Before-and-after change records
▽
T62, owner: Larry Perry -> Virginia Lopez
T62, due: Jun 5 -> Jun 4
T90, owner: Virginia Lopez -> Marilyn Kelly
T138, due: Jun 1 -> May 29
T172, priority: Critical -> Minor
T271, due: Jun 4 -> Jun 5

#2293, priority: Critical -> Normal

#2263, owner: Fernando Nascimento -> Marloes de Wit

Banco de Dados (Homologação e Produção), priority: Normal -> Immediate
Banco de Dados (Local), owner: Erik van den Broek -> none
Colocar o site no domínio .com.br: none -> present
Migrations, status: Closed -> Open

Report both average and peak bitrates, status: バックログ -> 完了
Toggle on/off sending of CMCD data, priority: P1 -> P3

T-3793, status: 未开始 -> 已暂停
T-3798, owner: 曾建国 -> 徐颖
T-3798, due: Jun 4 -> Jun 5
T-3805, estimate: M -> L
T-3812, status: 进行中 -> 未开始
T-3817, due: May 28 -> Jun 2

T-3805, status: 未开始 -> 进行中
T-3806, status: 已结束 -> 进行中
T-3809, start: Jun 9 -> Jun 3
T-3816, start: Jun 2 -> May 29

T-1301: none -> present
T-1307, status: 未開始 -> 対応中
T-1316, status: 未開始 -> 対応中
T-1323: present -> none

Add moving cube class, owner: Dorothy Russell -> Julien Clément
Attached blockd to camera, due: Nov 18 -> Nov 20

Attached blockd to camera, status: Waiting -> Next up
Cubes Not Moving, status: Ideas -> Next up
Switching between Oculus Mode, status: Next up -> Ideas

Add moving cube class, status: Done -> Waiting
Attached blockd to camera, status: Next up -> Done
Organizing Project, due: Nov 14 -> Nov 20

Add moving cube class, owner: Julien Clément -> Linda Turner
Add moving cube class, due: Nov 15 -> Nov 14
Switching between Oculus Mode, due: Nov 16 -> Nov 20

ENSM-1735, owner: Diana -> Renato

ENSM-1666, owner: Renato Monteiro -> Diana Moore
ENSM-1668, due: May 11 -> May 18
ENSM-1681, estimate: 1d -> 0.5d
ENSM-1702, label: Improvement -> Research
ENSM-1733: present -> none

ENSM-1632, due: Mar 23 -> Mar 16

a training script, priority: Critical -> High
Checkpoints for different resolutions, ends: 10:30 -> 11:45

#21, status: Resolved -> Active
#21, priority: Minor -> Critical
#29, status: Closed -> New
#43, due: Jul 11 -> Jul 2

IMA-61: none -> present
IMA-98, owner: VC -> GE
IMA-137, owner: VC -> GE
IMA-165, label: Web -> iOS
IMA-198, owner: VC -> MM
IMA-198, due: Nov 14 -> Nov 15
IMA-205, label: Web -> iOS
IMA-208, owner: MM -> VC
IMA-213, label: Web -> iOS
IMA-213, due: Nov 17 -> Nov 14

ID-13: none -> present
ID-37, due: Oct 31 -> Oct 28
△
> EXERCISE DETAILS
Quote all the records exactly, please, leaving none out.

> SOLUTION TO THIS PROBLEM
T62, owner: Larry Perry -> Virginia Lopez
T62, due: Jun 5 -> Jun 4
T90, owner: Virginia Lopez -> Marilyn Kelly
T138, due: Jun 1 -> May 29
T172, priority: Critical -> Minor
T271, due: Jun 4 -> Jun 5

#2293, priority: Critical -> Normal

#2263, owner: Fernando Nascimento -> Marloes de Wit

Banco de Dados (Homologação e Produção), priority: Normal -> Immediate
Banco de Dados (Local), owner: Erik van den Broek -> none
Colocar o site no domínio .com.br: none -> present
Migrations, status: Closed -> Open

Report both average and peak bitrates, status: バックログ -> 完了
Toggle on/off sending of CMCD data, priority: P1 -> P3

T-3793, status: 未开始 -> 已暂停
T-3798, owner: 曾建国 -> 徐颖
T-3798, due: Jun 4 -> Jun 5
T-3805, estimate: M -> L
T-3812, status: 进行中 -> 未开始
T-3817, due: May 28 -> Jun 2

T-3805, status: 未开始 -> 进行中
T-3806, status: 已结束 -> 进行中
T-3809, start: Jun 9 -> Jun 3
T-3816, start: Jun 2 -> May 29

T-1301: none -> present
T-1307, status: 未開始 -> 対応中
T-1316, status: 未開始 -> 対応中
T-1323: present -> none

Add moving cube class, owner: Dorothy Russell -> Julien Clément
Attached blockd to camera, due: Nov 18 -> Nov 20

Attached blockd to camera, status: Waiting -> Next up
Cubes Not Moving, status: Ideas -> Next up
Switching between Oculus Mode, status: Next up -> Ideas

Add moving cube class, status: Done -> Waiting
Attached blockd to camera, status: Next up -> Done
Organizing Project, due: Nov 14 -> Nov 20

Add moving cube class, owner: Julien Clément -> Linda Turner
Add moving cube class, due: Nov 15 -> Nov 14
Switching between Oculus Mode, due: Nov 16 -> Nov 20

ENSM-1735, owner: Diana -> Renato

ENSM-1666, owner: Renato Monteiro -> Diana Moore
ENSM-1668, due: May 11 -> May 18
ENSM-1681, estimate: 1d -> 0.5d
ENSM-1702, label: Improvement -> Research
ENSM-1733: present -> none

ENSM-1632, due: Mar 23 -> Mar 16

a training script, priority: Critical -> High
Checkpoints for different resolutions, ends: 10:30 -> 11:45

#21, status: Resolved -> Active
#21, priority: Minor -> Critical
#29, status: Closed -> New
#43, due: Jul 11 -> Jul 2

IMA-61: none -> present
IMA-98, owner: VC -> GE
IMA-137, owner: VC -> GE
IMA-165, label: Web -> iOS
IMA-198, owner: VC -> MM
IMA-198, due: Nov 14 -> Nov 15
IMA-205, label: Web -> iOS
IMA-208, owner: MM -> VC
IMA-213, label: Web -> iOS
IMA-213, due: Nov 17 -> Nov 14

ID-13: none -> present
ID-37, due: Oct 31 -> Oct 28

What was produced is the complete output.